Les dynamiques diffèrent d’une région à l’autre, voire d’un département à l’autre, notamment dans les territoires où le tissu industriel est historiquement constitué autour de filières aujourd’hui confrontées à des transformations majeures et particulièrement impactées par les crises successives. À ce titre, ce baromètre se révèle être un outil essentiel pour saisir les réalités du terrain et adapter les politiques publiques en faveur de la réindustrialisation.
Avec 19 ouvertures nettes d’usines, la Nouvelle Aquitaine est la région qui ouvre le plus de sites industriels sur l’année 2025, confirmant son rôle moteur dans la réindustrialisation du pays. Une dynamique portée par les secteurs traditionnellement implantés dans cette région : la défense et l’aéronautique. 44 sites industriels ont ouvert ou connu une extension significative tandis que 25 usines ont fermé ou réduit leur appareil de production. À titre d’exemples :
- L’ouverture de l’usine de l’entreprise Midipile à Hiersac (16) pour la production de véhicules accessibles sans permis, qui peuvent atteindre 45 km/h avec assistance électrique.
- L’ouverture de l’usine Paprec (19) pour la production de combustibles solides de récupération (CSR) pour revaloriser les déchets en énergie.
- L’ouverture de l’usine Bimbo QSR (86) pour une boulangerie industrielle dédiés aux brioches et petits pains frais pour la restauration rapide et hors foyer.
- L’extension de l’usine de Cofidur (24) spécialisée dans la fabrication de cartes électroniques pour le secteur aéronautique et spatial.
- L’extension de l’usine d’Ariane Group (33) pour la développer la production de matériaux composites.
- L’extension de l’usine Optima Aero Europe (40) pour le démantèlement, la réparation et le reconditionnement des pièces de moteur d’hélicoptères.
Cartographie régionale des ouvertures nettes en 2025
Méthodologie
L’indicateur du Baromètre industriel de l’État vise à mesurer le nombre net d’ouvertures de sites industriels*, c’est-à-dire le nombre total d’ouvertures de sites industriels auquel on soustrait le nombre de fermetures.
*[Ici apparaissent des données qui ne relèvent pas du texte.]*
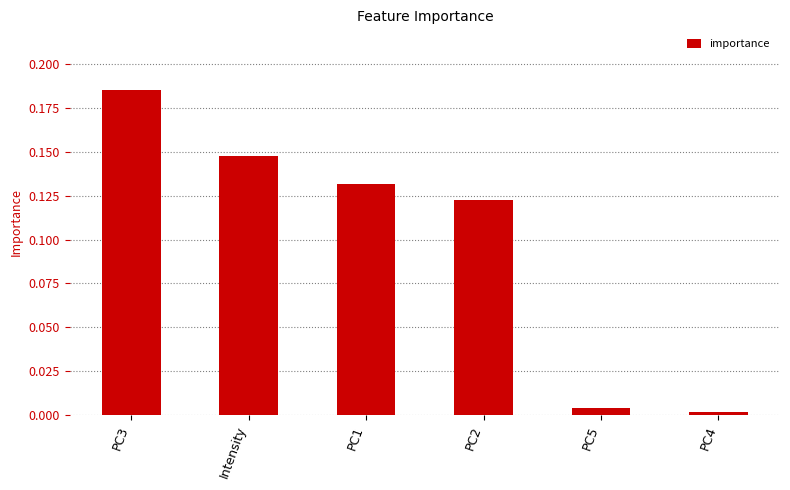

The chart shows a value of 0.0 at PC4. True or false?

True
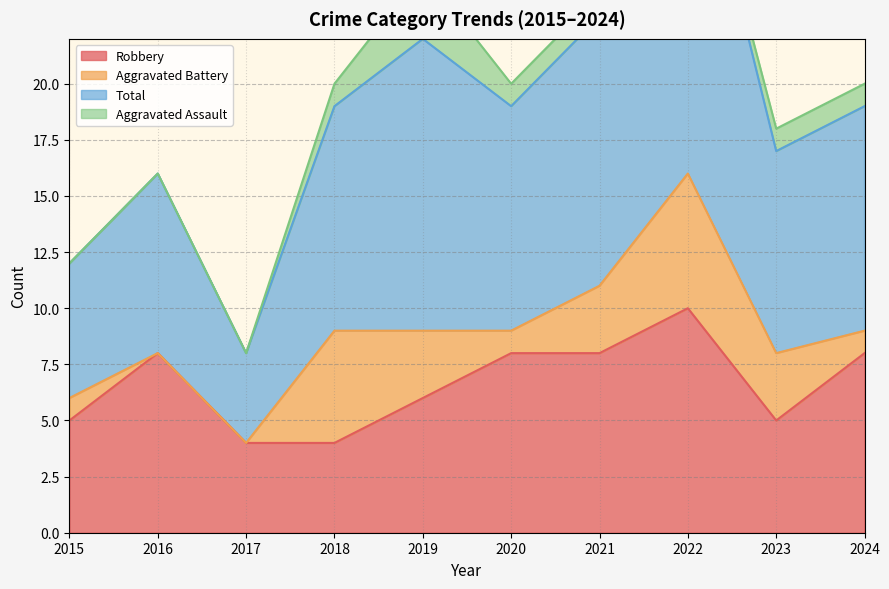

How many data points does each series have?

10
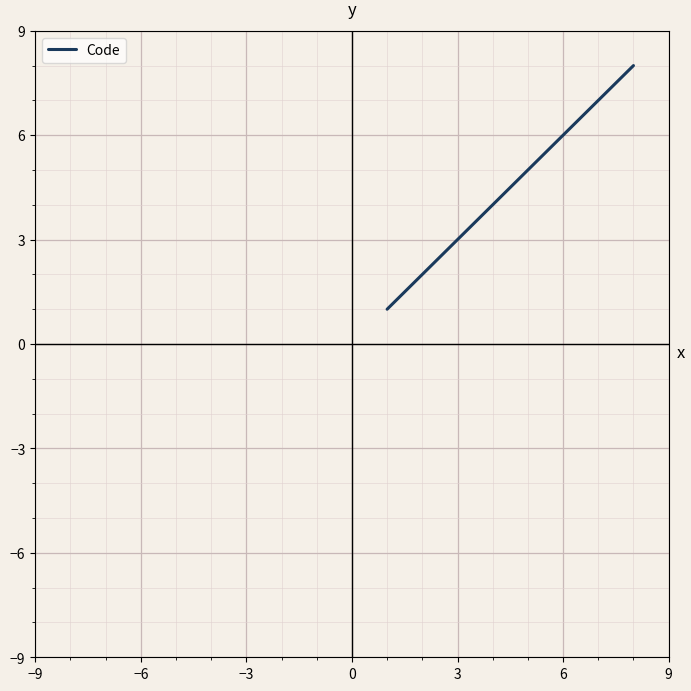

True or false: the data has more than 2 interior local peaks.

False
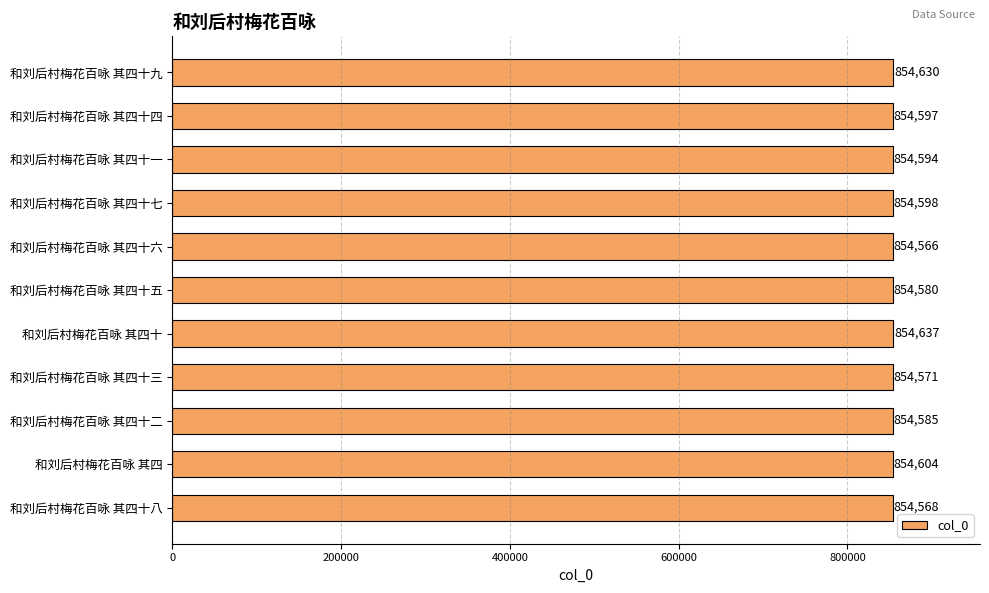

Reading top to bottom, what are all the values shown in this chart?

和刘后村梅花百咏 其四十九=854630	和刘后村梅花百咏 其四十四=854597	和刘后村梅花百咏 其四十一=854594	和刘后村梅花百咏 其四十七=854598	和刘后村梅花百咏 其四十六=854566	和刘后村梅花百咏 其四十五=854580	和刘后村梅花百咏 其四十=854637	和刘后村梅花百咏 其四十三=854571	和刘后村梅花百咏 其四十二=854585	和刘后村梅花百咏 其四=854604	和刘后村梅花百咏 其四十八=854568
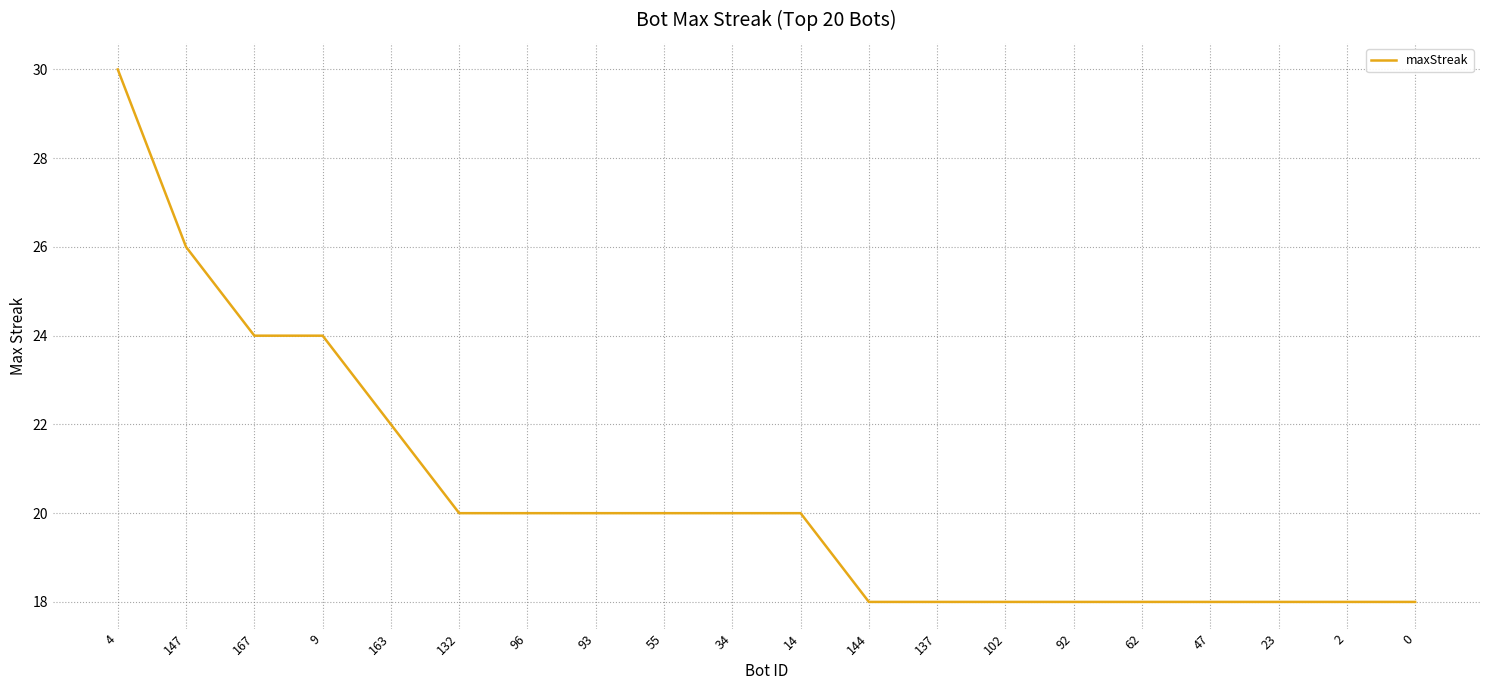

Reading right to left, list all the values displayed in this chart.

0=18	2=18	23=18	47=18	62=18	92=18	102=18	137=18	144=18	14=20	34=20	55=20	93=20	96=20	132=20	163=22	9=24	167=24	147=26	4=30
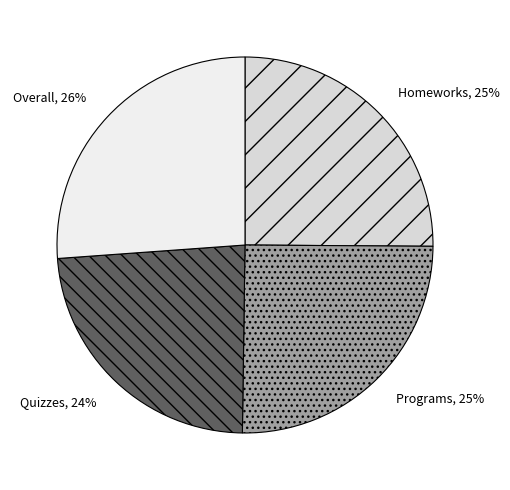

To the nearest percent, what is the combined percentage of Homeworks and Overall?

51%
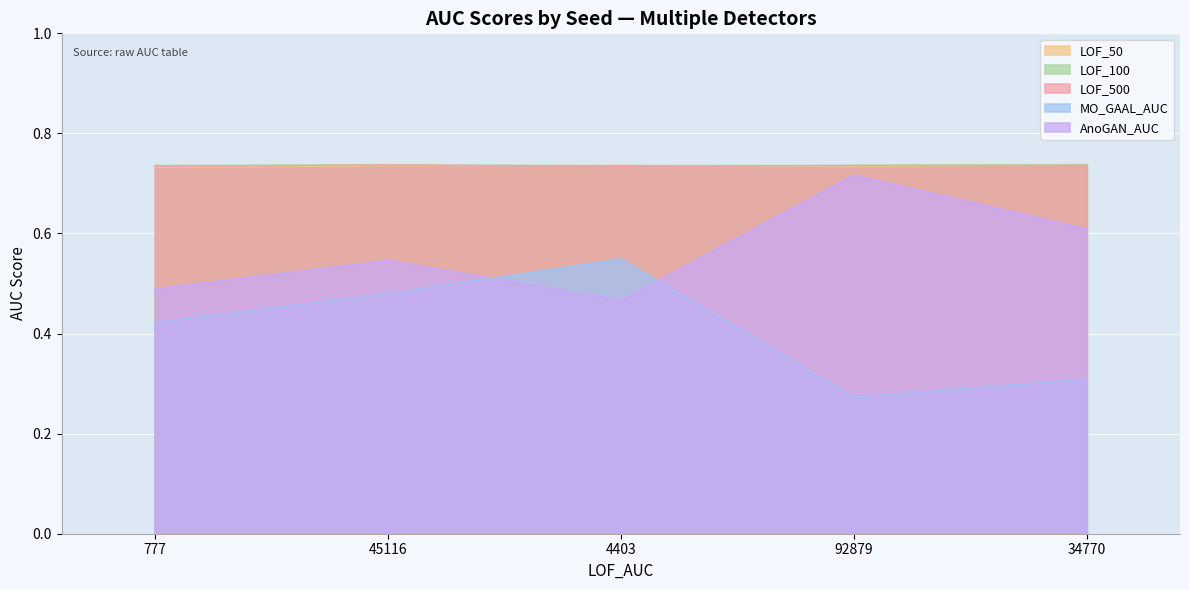

True or false: MO_GAAL_AUC and LOF_50 intersect in this chart.

False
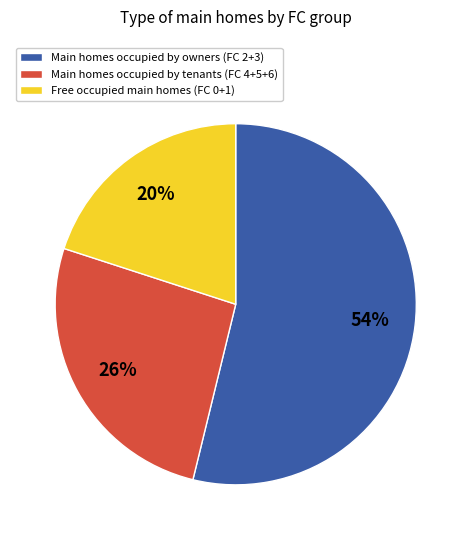

To the nearest percent, what is the difference between the largest and smallest slice percentages?

34%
Il inclut les augmentations et réductions significatives d’activités industrielles sur un site existant, lorsque l’impact de celles-ci pour le territoire est de fait assimilable à l’ouverture ou la fermeture d’un nouveau site.
La définition de l’industrie retenue pour cet indicateur exclut les activités connexes (déchetterie, logistique) ou l’artisanat. Plus précisément, l’industrie est ici comprise comme l’ensemble des activités économiques qui combinent des facteurs de production (installations, approvisionnements, travail, savoir) pour produire des biens matériels, par la transformation de matières premières et l’exploitation des sources d’énergie, destinés au marché.
La comptabilisation est basée sur l’effectivité : cela correspond à la date de la première production, dès lors que le premier produit sort de l’usine.
Le recensement opéré par l’indicateur s’intéresse aux unités industrielles sans tenir compte de la valeur ajoutée du site concerné. Ainsi, une « gigafactory » ou la première industrialisation d’une start-up compteront comme une même unité industrielle.
Le baromètre industriel ultramarin -indicateur dédié aux Outres-mers - a été construit en 2025. Afin d’adapter la mesure de la dynamique industrielle aux spécificités du tissu industriel de ces territoires, le cadre méthodologique a été élargie avec le recensement des industries extractives et de production d’énergie et l’abaissement du seuil du nombre de salariés pour les sites industriels à plus de 10 salariés.
*Établissement de plus de 20 salariés.
Les données présentées doivent être lues comme des données provisoires et pouvant être actualisées lors de la prochaine relève, un certain nombre de projets d’ouverture pouvant être détectés a posteriori.